The benefits of pancreatic enzyme replacement therapy (PERT) in chronic pancreatitis (CP) are inadequately defined. Daniel de la Iglesia-García et al have undertaken a systematic review and meta-analysis of randomised controlled trials of PERT to determine the efficacy of this therapy in exocrine pancreatic insufficiency (EPI) from CP.
A total of 17 studies (511 patients with CP) were included and assessed qualitatively (Jadad score). Quantitative data were synthesised from 14 studies. Pancreatic enzyme replacement therapy improved CFA compared with baseline and placebo. PERT improved coefficient of nitrogen absorption, reduced faecal fat excretion, faecal nitrogen excretion, faecal weight and abdominal pain, without significant adverse events. Follow-up studies demonstrated that PERT increased serum nutritional parameters, improved GI symptoms and quality of life without significant adverse events. High-dose or enteric-coated enzymes showed a trend to greater effectiveness than low-dose or non-coated comparisons, respectively. Subgroup, sensitive and meta-regression analyses revealed that sample size, CP diagnostic criteria, study design and enzyme dose contributed to heterogeneity; data on health inequalities were lacking.
The researchers concluded that Pancreatic enzyme replacement therapy is indicated to correct EPI and malnutrition in CP and may be improved by higher doses, enteric coating, administration during food and acid suppression. Further studies are required to determine optimal regimens, the impact of health inequalities and long-term effects on nutrition.

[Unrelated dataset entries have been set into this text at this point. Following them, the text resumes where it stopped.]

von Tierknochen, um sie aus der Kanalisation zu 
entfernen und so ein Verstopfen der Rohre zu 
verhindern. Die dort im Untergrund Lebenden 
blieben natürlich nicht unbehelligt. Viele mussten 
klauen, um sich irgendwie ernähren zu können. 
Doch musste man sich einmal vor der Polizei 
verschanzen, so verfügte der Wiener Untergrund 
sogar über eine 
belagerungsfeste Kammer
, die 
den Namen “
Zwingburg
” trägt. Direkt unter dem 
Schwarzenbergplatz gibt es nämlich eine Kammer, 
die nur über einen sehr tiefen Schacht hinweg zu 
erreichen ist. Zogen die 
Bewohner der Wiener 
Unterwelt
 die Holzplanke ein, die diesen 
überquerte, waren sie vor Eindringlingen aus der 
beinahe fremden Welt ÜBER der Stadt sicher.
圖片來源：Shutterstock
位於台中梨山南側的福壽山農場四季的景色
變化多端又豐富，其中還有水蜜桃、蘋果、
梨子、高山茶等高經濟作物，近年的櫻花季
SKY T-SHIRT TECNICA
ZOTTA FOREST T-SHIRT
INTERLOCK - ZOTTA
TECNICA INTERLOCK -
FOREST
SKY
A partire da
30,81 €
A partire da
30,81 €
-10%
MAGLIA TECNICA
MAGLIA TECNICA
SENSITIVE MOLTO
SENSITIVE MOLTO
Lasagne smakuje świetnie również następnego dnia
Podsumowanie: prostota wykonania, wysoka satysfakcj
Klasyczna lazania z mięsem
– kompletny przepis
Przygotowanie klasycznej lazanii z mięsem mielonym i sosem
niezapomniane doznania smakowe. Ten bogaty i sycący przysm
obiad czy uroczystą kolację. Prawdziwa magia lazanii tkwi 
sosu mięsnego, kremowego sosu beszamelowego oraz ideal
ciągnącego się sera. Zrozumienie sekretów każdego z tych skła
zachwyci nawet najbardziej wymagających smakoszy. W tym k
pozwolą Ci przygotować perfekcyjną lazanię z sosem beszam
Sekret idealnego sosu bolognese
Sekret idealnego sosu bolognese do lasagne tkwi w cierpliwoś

Chronic pancreatitis is a long-standing inflammation of the pancreas that alters the organ’s normal structure and functions. It can present as episodes of acute inflammation in a previously injured pancreas, or as chronic damage with persistent pain or malabsorption. It is a disease process characterized by irreversible damage to the pancreas as distinct from reversible changes in acute pancreatitis. CP has an annual incidence of 4–12 per 100 000, increasing worldwide. Aetiologies include environmental toxins (prolonged, heavy alcohol exposure and cigarette smoking), hyperlipidaemia, single and/or multiple genetic mutations (PRSS1, SPINK1, CTRC, CASR, CFTR, CLDN2 and CPA1) and autoimmune disease.